Monday I posted a menu that included a recipe for Cheese Appetizers. It looked interesting, and unlike any of the other recipes I’ve seen from the war years, so I thought I’d test it. It was in the December 1942 Better Homes and Gardens.
My initial plan for this post was to find other snack mix recipes and include them, but I couldn’t find any. I know that modern party mix recipes were not published until the early 1950s, but I had assumed I could find something similar. Do you know of a snack mix that was commonly eaten in the first half of the 1940s? Let me know if you do, and I’ll add it here.

Cheese Appetizers
- 2 tbsp butter
- 1/2 tsp Worcestershire sauce
- 1 tsp salt
- dash of cayenne
- 3 c bite-sized whole wheat cereal
- 3/4 c grated American or Parmesan cheese
Melt butter. Add Worcestershire sauce, salt, cayenne, and cereal. Sprinkle mixture with cheese and toss gently until cereal is coated.
Results
I used Wheat Chex and grated Parmesan cheese. With the ingredients measured as listed above, the mixture tastes like salty Parmesan cheese. If you like Parmesan cheese, this isn’t a bad thing, but it definitely needs something else to work as an appetizer today.
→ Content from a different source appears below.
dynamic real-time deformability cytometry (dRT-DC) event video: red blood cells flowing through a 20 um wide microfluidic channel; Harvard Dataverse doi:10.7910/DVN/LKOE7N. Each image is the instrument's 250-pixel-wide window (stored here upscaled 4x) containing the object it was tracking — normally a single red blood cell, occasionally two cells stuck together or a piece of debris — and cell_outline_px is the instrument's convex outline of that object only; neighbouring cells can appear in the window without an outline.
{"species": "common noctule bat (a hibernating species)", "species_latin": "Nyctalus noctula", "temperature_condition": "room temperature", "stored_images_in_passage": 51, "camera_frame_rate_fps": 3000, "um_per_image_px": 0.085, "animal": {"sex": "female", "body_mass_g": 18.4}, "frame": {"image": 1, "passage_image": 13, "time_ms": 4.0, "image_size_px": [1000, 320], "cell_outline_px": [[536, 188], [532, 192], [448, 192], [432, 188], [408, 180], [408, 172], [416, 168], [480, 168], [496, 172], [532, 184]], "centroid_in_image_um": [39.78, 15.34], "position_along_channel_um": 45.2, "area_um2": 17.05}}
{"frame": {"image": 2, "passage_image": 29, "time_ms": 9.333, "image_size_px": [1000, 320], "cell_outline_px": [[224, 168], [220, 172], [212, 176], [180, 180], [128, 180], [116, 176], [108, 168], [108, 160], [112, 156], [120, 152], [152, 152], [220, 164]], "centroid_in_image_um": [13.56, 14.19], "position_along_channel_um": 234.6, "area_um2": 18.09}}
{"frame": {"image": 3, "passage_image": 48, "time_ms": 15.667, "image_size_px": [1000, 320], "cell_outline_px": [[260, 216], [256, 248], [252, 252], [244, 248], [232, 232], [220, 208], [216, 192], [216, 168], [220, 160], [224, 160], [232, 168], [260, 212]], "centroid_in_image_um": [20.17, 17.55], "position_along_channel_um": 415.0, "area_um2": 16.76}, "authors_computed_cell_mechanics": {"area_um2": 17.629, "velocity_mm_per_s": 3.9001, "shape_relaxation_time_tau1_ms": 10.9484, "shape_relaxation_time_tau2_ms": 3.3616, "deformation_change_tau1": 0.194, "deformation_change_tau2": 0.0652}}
First, I would cut the amount of salt in half. I’d add more cayenne because a dash doesn’t offer much flavor in this recipe. I added more Worcestershire sauce and it helped a bit, but this mixture could use some outside help. I’d add things like pretzels and breadsticks for variety.
I think these cheese appetizers would be great as croutons in a salad. You could crush them and use them for breading in a chicken dish. If you like crackers in your tomato or potato soup, tossing a few of these in your bowl would add nice flavor and texture. I think I am going to use the remaining mix I have to make a movie night party mix.
Let me know if your family has a snack mix recipe that’s been passed down. Is it similar to this one, or more like the mix we think of today when eating a snack mix? Can you think of other uses for this recipe? How would you serve it?